Electeds Descend Upon Chinatown to Rally Against Hate
In the aftermath of a string of (potential) anti-Asian crimes across the city, several hundred people attended a rally as a show of support. It was held in Foley Square, not far from the incident last Thursday, in which a random attack on a Chinese man with an eight-inch kitchen knife left him clinging to life in a medically induced coma.
Under public pressure, Mayor Bill de Blasio shuttled downtown to pay the usual “stop Asian hate” and “we stand with the Asian community” lip service. However, his remarks did not include what many in the crowd had hoped – funding to staff a permanent Asian hate crimes task force.

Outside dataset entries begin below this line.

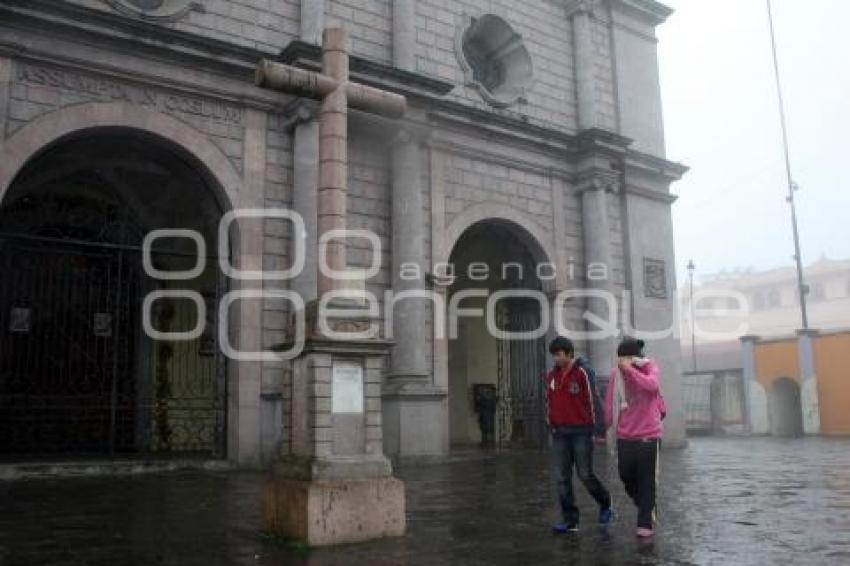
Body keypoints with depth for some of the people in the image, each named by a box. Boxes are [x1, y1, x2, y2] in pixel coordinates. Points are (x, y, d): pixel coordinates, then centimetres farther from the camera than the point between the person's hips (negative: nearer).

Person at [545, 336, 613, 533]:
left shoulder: (584, 372, -9)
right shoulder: (552, 375, 8)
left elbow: (594, 401, -10)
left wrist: (599, 431, -12)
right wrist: (551, 425, 16)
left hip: (581, 432, -5)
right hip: (560, 433, 5)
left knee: (585, 474, -2)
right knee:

U.S. Representative Grace Meng told the crowd that seniors were living in fear, while Attorney General Letitia James called on everyone to report any incidents of bias towards Asians to her office hotline (800-771-7755), and promised to investigate. She also declared that an attack on any Asian is an attack on her personally.
State Senator John Liu said, “We are sisters and brothers. We are moms and dads. We are daughters and sons. We are American. We are New Yorkers. We are human beings.” While all speakers denounced the hate and promoted unity, the only concrete step so far has been the establishment of a website to report biased incidents.
While this may save a trip to the local police precinct, will people actually use the tool? In personally advocating for victims to report biased incidents for years, it’s been disheartening to see such a low net increase of reports. Even after the hate crime education forums that were held in partnership with the NYPD back in 2015.
Talk of unity and standing against hate is all good, but I would think fully funding the Asian hate crimes task force with full time staff would go further. Or permanently assigning bilingual Asian police officers to the existing NYPD hate crimes task force to handle only reports of biased incidents against Asians.
Meanwhile, as I surveyed the podium on Saturday afternoon, Councilman Carlos Menchaca, who represents Sunset Park’s Chinatown, and Councilman Peter Koo, who represents Flushing, were present. Noticeably absent, however, was Councilwoman Margaret Chin, who represents the largest Chinatown district on the east coast.